- _Check your understanding_:
**A.** In the National Marker Co. article, to which company did Black sell National Marker Co.?
**B.** Print the passage of the National Marker Co. article starting with "In 2020, the" and going on through "masks was enforced.".

PBN Manufacturing Awards 2021
Overall Excellence at a Midsize Manufacturer: National Marker Co.
National Marker Co. has been creating safety identification signs and products since 1934. So when the COVID-19 pandemic hit, the North Smithfield-based company was ready to begin helping others create signs and identification for an unprecedented time.
“We recognized very quickly at the end of February that we had to pivot very quickly in the organization and what the needs were going to be from a communication standpoint,” former CEO Michael Black said.
Black sold the company in December to Deerfield, Ill.-based Justrite Safety Group for an undisclosed amount. The company will continue to operate under the National Marker name.
Director of Operations Andrew Ellison remembers a meeting with Black in the early stages of the pandemic, in which Black said he refused to participate in any recession.
“We called a meeting with the executive leadership group, which included marketing, sales, myself, and we talked about the changes in business that we saw coming, and Michael basically turned to the [vice president] of business development and said, ‘You guys are going to have to do something different,’ ” Ellison said.
NMC then formed a rapid response team, which created 4,500 new products geared toward the pandemic over the course of the year and launched more than 500 products over two months.
“You go to a grocery store and there [are] signs on the floor reminding you to socially distance or go one way with the traffic patterns, and NMC led that way,” Ellison said. “We were first to market with a lot of those signage opportunities, and we jumped in front of the market and never looked back.”

In 2020, the company grew more than 25% in sales, which came with its own set of challenges. Nonessential employees worked from home; only the operations team was in the building every day to turn out products. Temperature checks and new protocols were frequent, and wearing masks was enforced.
Ellison credits the employees of NMC for its success.
“From the top to the bottom, it was amazing the response that people had. We walked in the door one day and said, ‘We have to make changes,’ and nobody said, ‘I don’t want to.’ Nobody said, ‘I’m not gonna,’ or ‘That’s not fair,’ ” Ellison said. Employees volunteered to move to a later night shift, and when production needs required a print center to be run 24 hours a day, employees would work 12-hour shifts. “What they did was they stepped up and said, ‘OK. Tell us where to go, what to do and we’ll do it.’ And I thought that part was just remarkable … the amount of buy-in from the group,” Ellison said.
Black also praised the work of NMC’s employees, highlighting that Ellison had needed to adjust quickly after being hired as director of operations in late 2019.
“They were able to pivot, change the floor on multiple occasions. We used to sell maybe 100 banners a year, and then we were selling 200 banners a day, and you had to set the floor up in a different way to flow, and they were able to pivot with that,” Black said. “It was just an exceptional team win.”
Among the changes the production team needed to learn was how to create 4,500 new products on the fly with increased demand. Ellison said NMC was 92% above its normal revenue in June, and at times it was getting orders that were 200 to 300 times the size of an average order.
“We didn’t have time to think. We had time to make product and to shed product,” Ellison said.
With the growth in 2020, Ellison said NMC is working on how to keep its momentum going as the pandemic begins to wind down. The response team still meets twice a day to talk about the market, changes and the projects they’ve been working on.
“Coming out of this, there’s going to be a greater need for products that don’t exist today, as people try to return to work, as people try to get back to normal,” Ellison said.

- _Supplied data_:
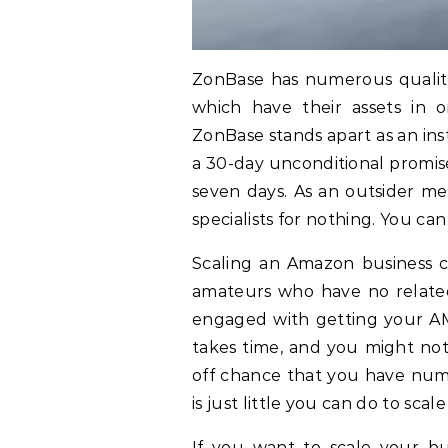
ZonBase has numerous qualitie
which have their assets in o
ZonBase stands apart as an ins
a 30-day unconditional promise
seven days. As an outsider 
specialists for nothing. You ca
Scaling an Amazon business c
amateurs who have no related
engaged with getting your AM
takes time, and you might not
off chance that you have numer
is just little you can do to scal
If you want to scale your b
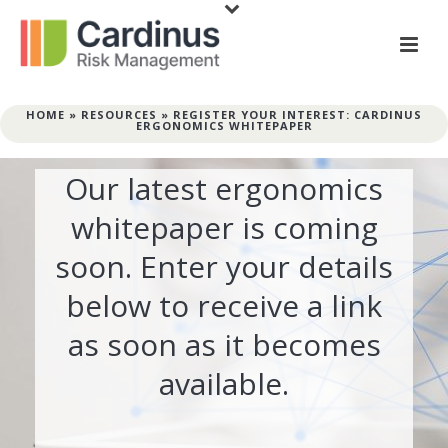
HOME
»
RESOURCES
»
REGISTER YOUR INTEREST: CARDINUS
ERGONOMICS WHITEPAPER
Our latest ergonomics
whitepaper is coming
soon. Enter your details
below to receive a link
as soon as it becomes
available.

- _Answers for this exercise_:
**A.** Justrite Safety Group, based in Deerfield, Ill.

**B.**
In 2020, the company grew more than 25% in sales, which came with its own set of challenges. Nonessential employees worked from home; only the operations team was in the building every day to turn out products. Temperature checks and new protocols were frequent, and wearing masks was enforced.